Problem: No pictures go in the copy; retype exactly the lines from the one with "left_click(193, 201)" through the last line of the records.

Data shown: Begin

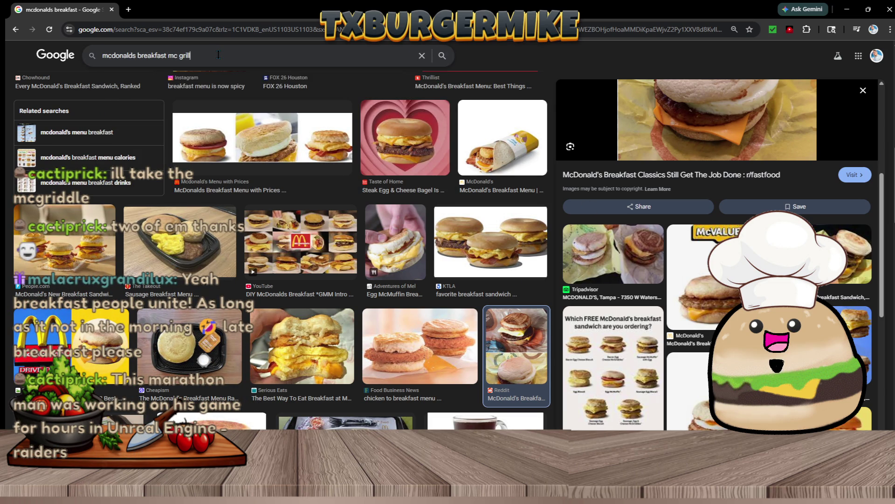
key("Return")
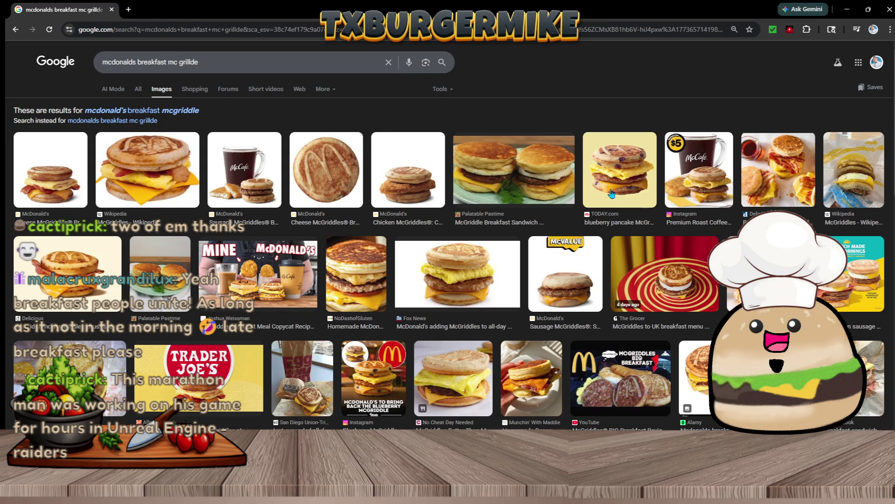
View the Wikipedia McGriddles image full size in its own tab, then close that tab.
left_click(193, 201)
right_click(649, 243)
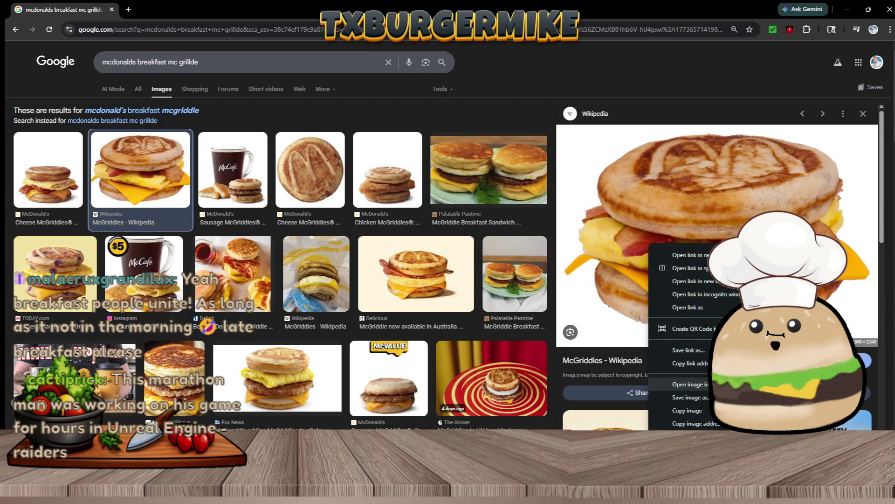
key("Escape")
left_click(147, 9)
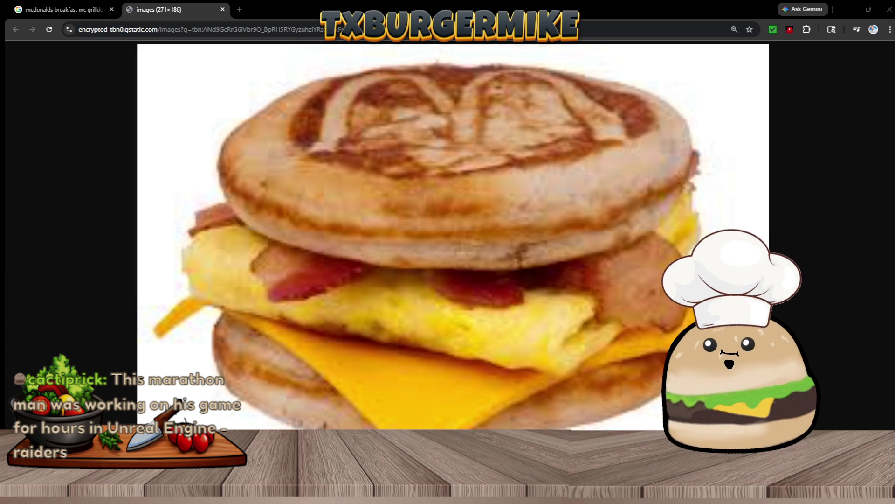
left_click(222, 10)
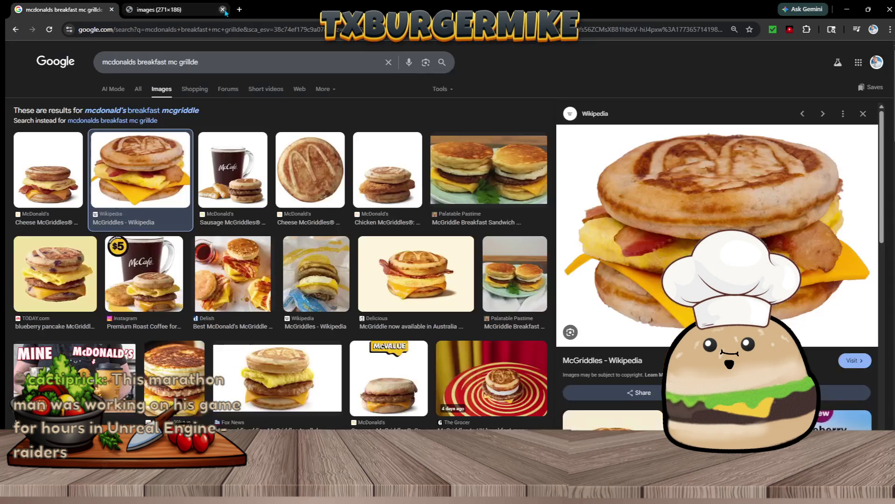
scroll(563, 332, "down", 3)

Data shown: End

Output:
left_click(193, 201)
right_click(649, 243)
key("Escape")
left_click(147, 9)
left_click(222, 10)
scroll(563, 332, "down", 3)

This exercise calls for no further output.